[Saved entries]
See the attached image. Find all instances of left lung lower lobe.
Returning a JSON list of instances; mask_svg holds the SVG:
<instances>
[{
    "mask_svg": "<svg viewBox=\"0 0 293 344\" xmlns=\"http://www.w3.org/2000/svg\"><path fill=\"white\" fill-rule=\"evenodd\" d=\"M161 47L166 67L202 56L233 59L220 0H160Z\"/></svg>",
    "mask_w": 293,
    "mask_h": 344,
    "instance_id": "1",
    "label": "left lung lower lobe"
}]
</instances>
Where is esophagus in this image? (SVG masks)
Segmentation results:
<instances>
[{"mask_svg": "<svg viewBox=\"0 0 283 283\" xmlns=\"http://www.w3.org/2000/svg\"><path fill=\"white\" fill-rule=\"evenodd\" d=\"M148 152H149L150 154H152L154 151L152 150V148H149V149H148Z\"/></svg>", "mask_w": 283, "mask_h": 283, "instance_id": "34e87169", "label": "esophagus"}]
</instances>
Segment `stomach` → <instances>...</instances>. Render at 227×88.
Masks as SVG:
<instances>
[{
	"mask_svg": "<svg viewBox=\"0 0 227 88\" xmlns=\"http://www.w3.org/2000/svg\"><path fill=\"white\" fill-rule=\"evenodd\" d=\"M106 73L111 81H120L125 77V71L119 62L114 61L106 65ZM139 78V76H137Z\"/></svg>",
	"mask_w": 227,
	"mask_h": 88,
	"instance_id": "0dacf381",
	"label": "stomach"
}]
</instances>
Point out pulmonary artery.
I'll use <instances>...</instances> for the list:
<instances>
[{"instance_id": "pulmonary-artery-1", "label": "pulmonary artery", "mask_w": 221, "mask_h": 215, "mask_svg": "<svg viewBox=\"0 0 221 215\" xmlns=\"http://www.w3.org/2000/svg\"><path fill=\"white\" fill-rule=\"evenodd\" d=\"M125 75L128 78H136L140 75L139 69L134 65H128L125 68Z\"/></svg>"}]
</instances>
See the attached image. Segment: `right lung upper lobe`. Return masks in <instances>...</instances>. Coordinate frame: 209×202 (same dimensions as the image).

TASK TO CARRY OUT – Duplicate the stretch of lines from the one containing "Render at 227×88." through the end of the records.

COMPLETED EXERCISE –
Segment `stomach` → <instances>...</instances>. Render at 227×88.
Masks as SVG:
<instances>
[{
	"mask_svg": "<svg viewBox=\"0 0 227 88\" xmlns=\"http://www.w3.org/2000/svg\"><path fill=\"white\" fill-rule=\"evenodd\" d=\"M106 73L111 81H120L125 77V71L119 62L114 61L106 65ZM139 78V76H137Z\"/></svg>",
	"mask_w": 227,
	"mask_h": 88,
	"instance_id": "0dacf381",
	"label": "stomach"
}]
</instances>
Point out pulmonary artery.
I'll use <instances>...</instances> for the list:
<instances>
[{"instance_id": "pulmonary-artery-1", "label": "pulmonary artery", "mask_w": 221, "mask_h": 215, "mask_svg": "<svg viewBox=\"0 0 221 215\" xmlns=\"http://www.w3.org/2000/svg\"><path fill=\"white\" fill-rule=\"evenodd\" d=\"M125 75L128 78H136L140 75L139 69L134 65H128L125 68Z\"/></svg>"}]
</instances>
See the attached image. Segment: `right lung upper lobe`. Return masks in <instances>...</instances>. Coordinate frame: 209×202 (same dimensions as the image).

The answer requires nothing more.